Instruction
Could you set down the lines from the first line of the entries below through the line with "cash allocations accurately;-Support various", exactly and with no pictures?

Saved entries:

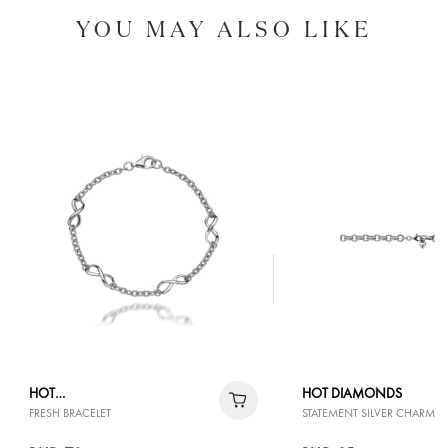
YOU MAY ALSO LIKE
HOT
HOT DIAMONDS
FRESH BRACELET
STATEMENT SILVER CHARM B
DIAMONDS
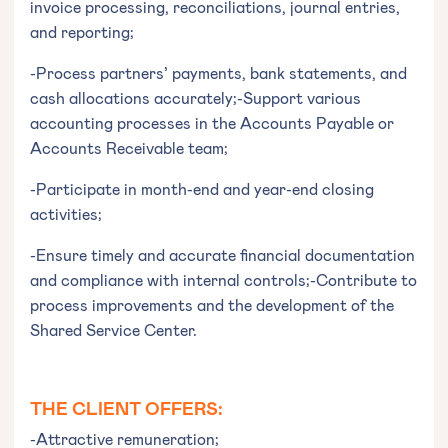
invoice processing, reconciliations, journal entries,
and reporting;
-Process partners’ payments, bank statements, and
cash allocations accurately;-Support various
accounting processes in the Accounts Payable or
Accounts Receivable team;
-Participate in month-end and year-end closing
activities;
-Ensure timely and accurate financial documentation
and compliance with internal controls;-Contribute to
process improvements and the development of the
Shared Service Center.
THE CLIENT OFFERS:
-Attractive remuneration;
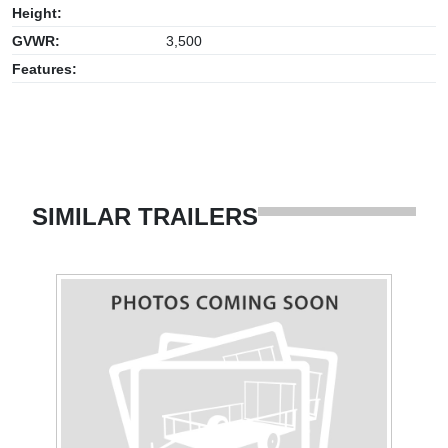
Height:
GVWR:
3,500
Features:
SIMILAR TRAILERS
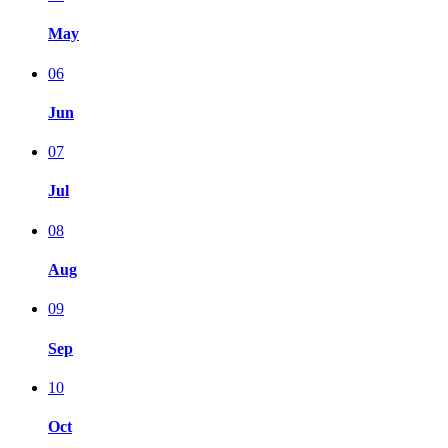
May
06
Jun
07
Jul
08
Aug
09
Sep
10
Oct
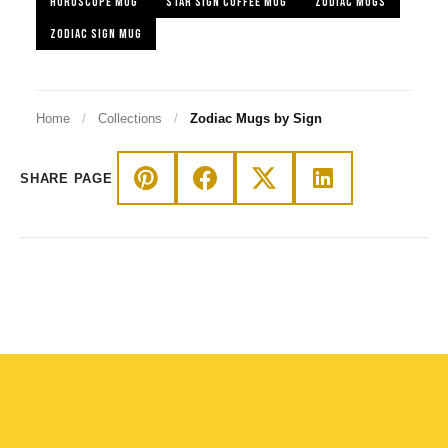
HOROSCOPE MUG
STAR SIGN COFFEE MUG
ZODIAC MUGS
ZODIAC SIGN MUG
Home
/
Collections
/
Zodiac Mugs by Sign
SHARE PAGE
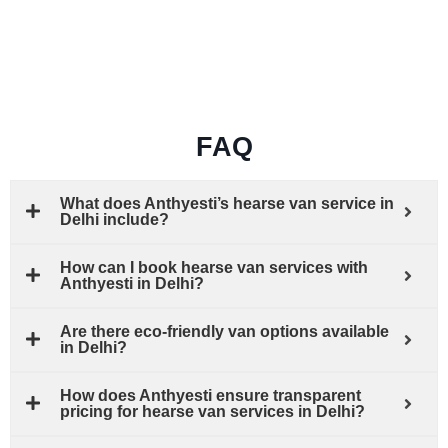
FAQ
What does Anthyesti’s hearse van service in
Delhi include?
How can I book hearse van services with
Anthyesti in Delhi?
Are there eco-friendly van options available
in Delhi?
How does Anthyesti ensure transparent
pricing for hearse van services in Delhi?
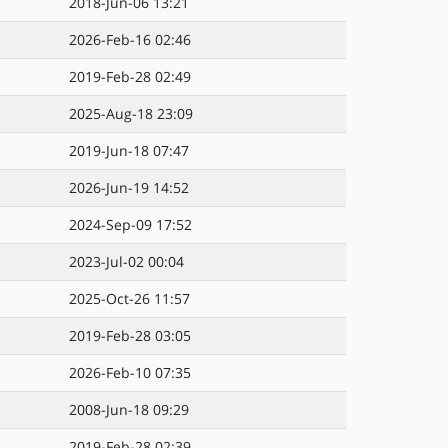
2018-Jun-06 13:21
2026-Feb-16 02:46
2019-Feb-28 02:49
2025-Aug-18 23:09
2019-Jun-18 07:47
2026-Jun-19 14:52
2024-Sep-09 17:52
2023-Jul-02 00:04
2025-Oct-26 11:57
2019-Feb-28 03:05
2026-Feb-10 07:35
2008-Jun-18 09:29
2019-Feb-28 02:39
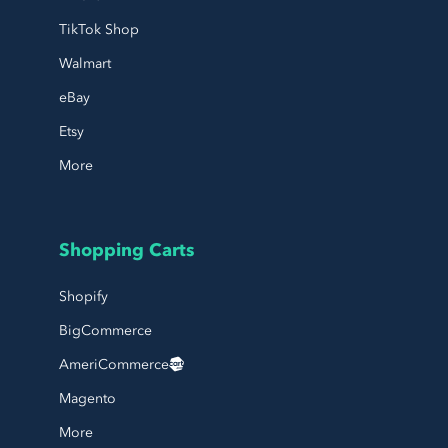
TikTok Shop
Walmart
eBay
Etsy
More
Shopping Carts
Shopify
BigCommerce
AmeriCommerce
Magento
More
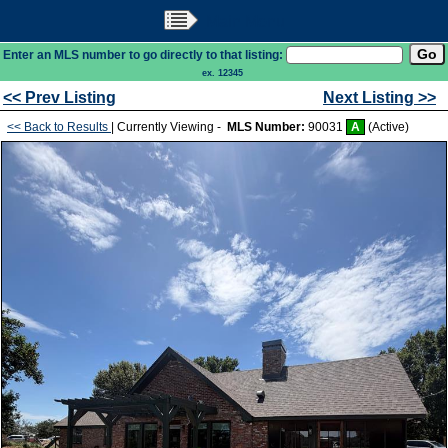
Main Menu
Enter an MLS number to go directly to that listing:
ex. 12345
<< Prev Listing
Next Listing >>
<< Back to Results
| Currently Viewing -
MLS Number:
90031
A
(Active)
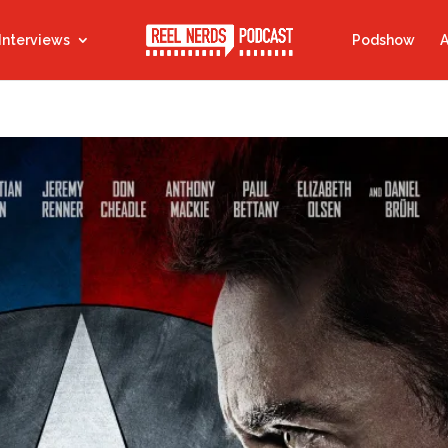
Interviews
Podshow
A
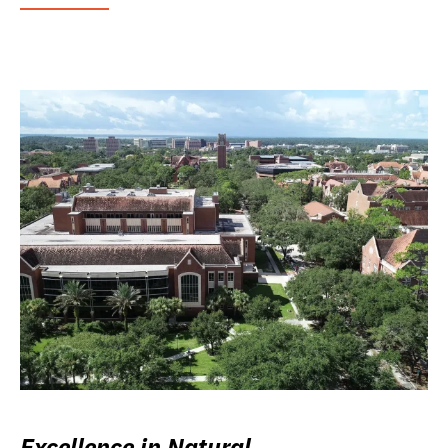
Excellence in Natural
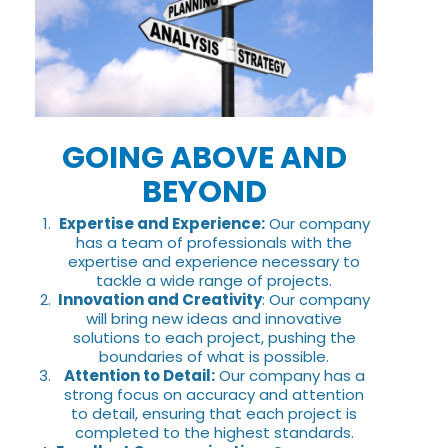
GOING ABOVE AND
BEYOND
Expertise and Experience:
Our company
has a team of professionals with the
expertise and experience necessary to
tackle a wide range of projects.
Innovation and Creativity
: Our company
will bring new ideas and innovative
solutions to each project, pushing the
boundaries of what is possible.
Attention to Detail:
Our company has a
strong focus on accuracy and attention
to detail, ensuring that each project is
completed to the highest standards.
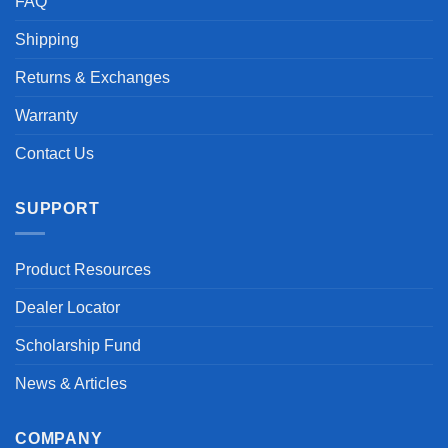
FAQ
Shipping
Returns & Exchanges
Warranty
Contact Us
SUPPORT
Product Resources
Dealer Locator
Scholarship Fund
News & Articles
COMPANY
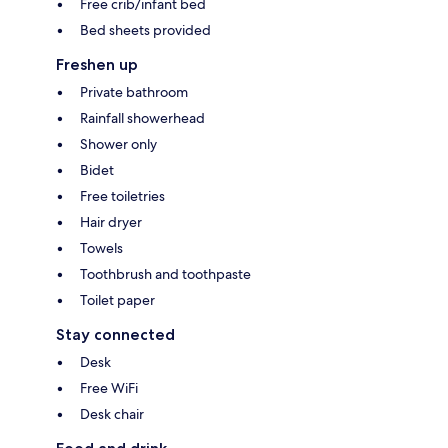
Free crib/infant bed
Bed sheets provided
Freshen up
Private bathroom
Rainfall showerhead
Shower only
Bidet
Free toiletries
Hair dryer
Towels
Toothbrush and toothpaste
Toilet paper
Stay connected
Desk
Free WiFi
Desk chair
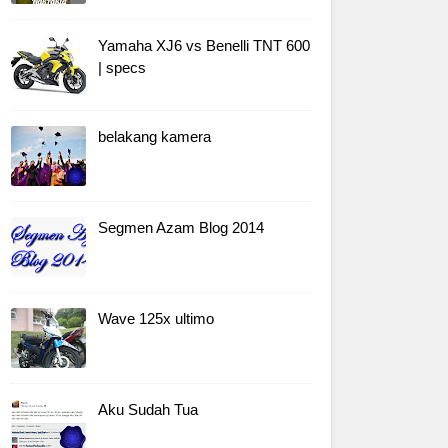
Yamaha XJ6 vs Benelli TNT 600
| specs
belakang kamera
Segmen Azam Blog 2014
Wave 125x ultimo
Aku Sudah Tua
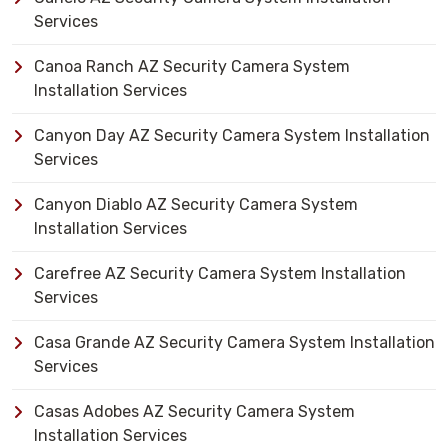
Services
Canoa Ranch AZ Security Camera System
Installation Services
Canyon Day AZ Security Camera System Installation
Services
Canyon Diablo AZ Security Camera System
Installation Services
Carefree AZ Security Camera System Installation
Services
Casa Grande AZ Security Camera System Installation
Services
Casas Adobes AZ Security Camera System
Installation Services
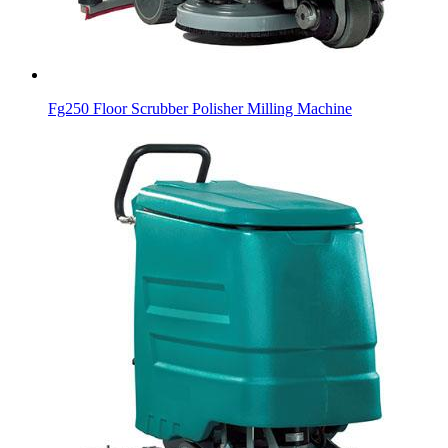
Fg250 Floor Scrubber Polisher Milling Machine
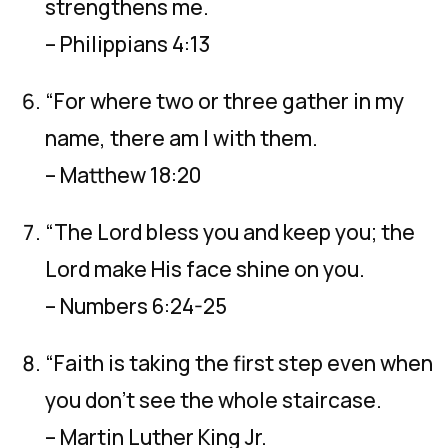
strengthens me.
– Philippians 4:13
“For where two or three gather in my
name, there am I with them.
– Matthew 18:20
“The Lord bless you and keep you; the
Lord make His face shine on you.
– Numbers 6:24-25
“Faith is taking the first step even when
you don’t see the whole staircase.
– Martin Luther King Jr.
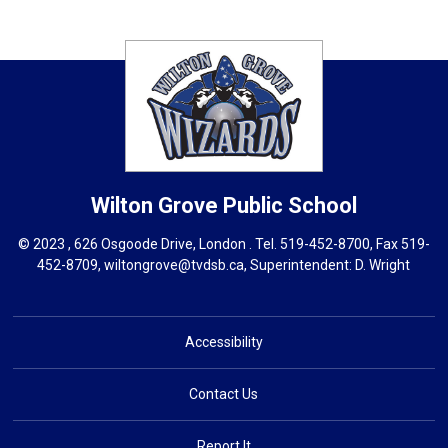
Wilton Grove
Public School
© 2023 , 626 Osgoode Drive, London . Tel.
519-452-8700
, Fax 519-
452-8709,
wiltongrove@tvdsb.ca
, Superintendent:
D. Wright
Accessibility
Contact Us
Report It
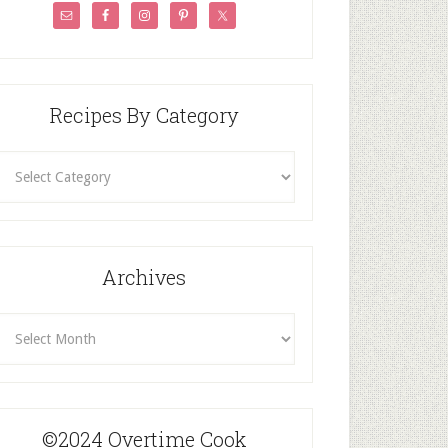
Recipes By Category
ecipes
By
Category
Archives
rchives
©2024 Overtime Cook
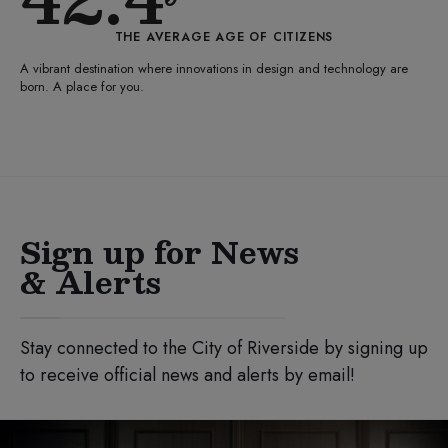
THE AVERAGE AGE OF CITIZENS
A vibrant destination where innovations in design and technology are
born. A place for you.
Sign up for News
& Alerts
Stay connected to the City of Riverside by signing up
to receive official news and alerts by email!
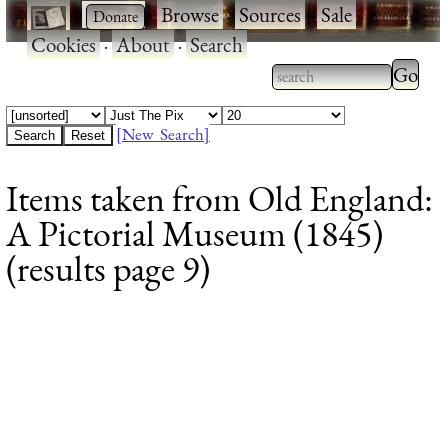
·
·
Browse
·
Sources
·
Sale
·
Cookies
·
About
·
Search
Type 2
more
Type 2 or more
charac
characters for
[New Search]
for
results.
Items taken from Old England:
results
A Pictorial Museum (1845)
(results page 9)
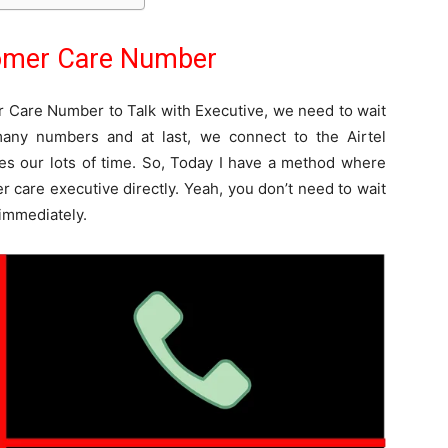
tomer Care Number
r Care Number to Talk with Executive, we need to wait
any numbers and at last, we connect to the Airtel
es our lots of time. So, Today I have a method where
r care executive directly. Yeah, you don’t need to wait
 immediately.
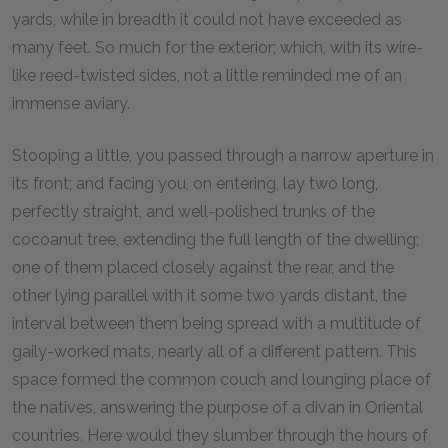
yards, while in breadth it could not have exceeded as
many feet. So much for the exterior; which, with its wire-
like reed-twisted sides, not a little reminded me of an
immense aviary.
Stooping a little, you passed through a narrow aperture in
its front; and facing you, on entering, lay two long,
perfectly straight, and well-polished trunks of the
cocoanut tree, extending the full length of the dwelling;
one of them placed closely against the rear, and the
other lying parallel with it some two yards distant, the
interval between them being spread with a multitude of
gaily-worked mats, nearly all of a different pattern. This
space formed the common couch and lounging place of
the natives, answering the purpose of a divan in Oriental
countries. Here would they slumber through the hours of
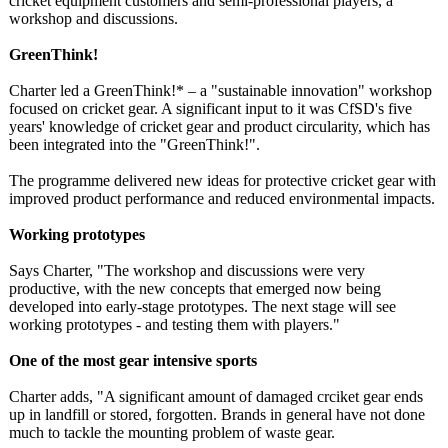
cricket equipment customers and semi-professional players, a
workshop and discussions.
GreenThink!
Charter led a GreenThink!* – a "sustainable innovation" workshop
focused on cricket gear. A significant input to it was CfSD's five
years' knowledge of cricket gear and product circularity, which has
been integrated into the "GreenThink!"
.
The programme delivered new ideas for protective cricket gear with
improved product performance and reduced environmental impacts.
Working prototypes
Says Charter, "The workshop and discussions were very
productive, with the new concepts that emerged now being
developed into early-stage prototypes. The next stage will see
working prototypes - and testing them with players."
One of the most gear intensive sports
Charter adds, "A significant amount of damaged crciket gear ends
up in landfill or stored, forgotten. Brands in general have not done
much to tackle the mounting problem of waste gear.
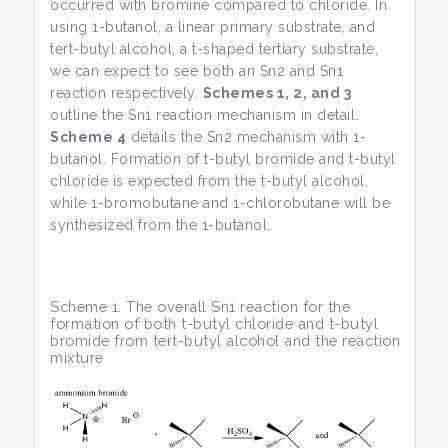
occurred with bromine compared to chloride. In
using 1-butanol, a linear primary substrate, and
tert-butyl alcohol, a t-shaped tertiary substrate,
we can expect to see both an Sn2 and Sn1
reaction respectively.
Schemes 1, 2, and 3
outline the Sn1 reaction mechanism in detail.
Scheme 4
details the Sn2 mechanism with 1-
butanol. Formation of t-butyl bromide and t-butyl
chloride is expected from the t-butyl alcohol,
while 1-bromobutane and 1-chlorobutane will be
synthesized from the 1-butanol.
Scheme 1. The overall Sn1 reaction for the
formation of both t-butyl chloride and t-butyl
bromide from tert-butyl alcohol and the reaction
mixture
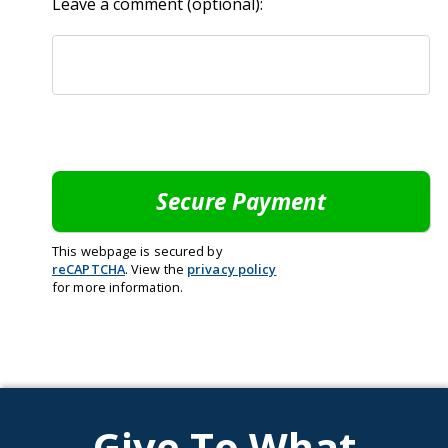
Leave a comment (optional):
This webpage is secured by
reCAPTCHA
. View the
privacy policy
for more information.
Give To What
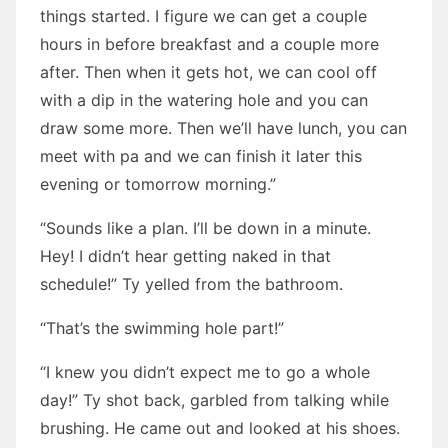
things started. I figure we can get a couple
hours in before breakfast and a couple more
after. Then when it gets hot, we can cool off
with a dip in the watering hole and you can
draw some more. Then we’ll have lunch, you can
meet with pa and we can finish it later this
evening or tomorrow morning.”
“Sounds like a plan. I’ll be down in a minute.
Hey! I didn’t hear getting naked in that
schedule!” Ty yelled from the bathroom.
“That’s the swimming hole part!”
“I knew you didn’t expect me to go a whole
day!” Ty shot back, garbled from talking while
brushing. He came out and looked at his shoes.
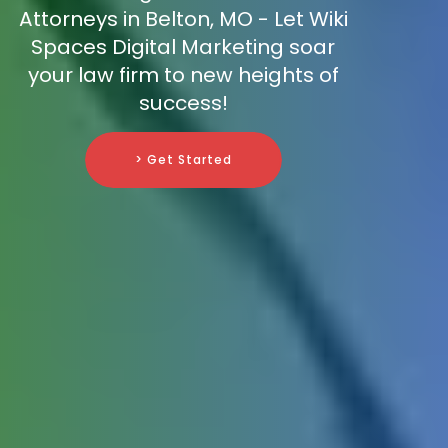
Attorneys in Belton, MO - Let Wiki
Spaces Digital Marketing soar
your law firm to new heights of
success!
> Get Started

Solution for this exercise
YOU MAY ALSO LIKE
HOT
HOT DIAMONDS
FRESH BRACELET
STATEMENT SILVER CHARM B
DIAMONDS
invoice processing, reconciliations, journal entries,
and reporting;
-Process partners’ payments, bank statements, and
cash allocations accurately;-Support various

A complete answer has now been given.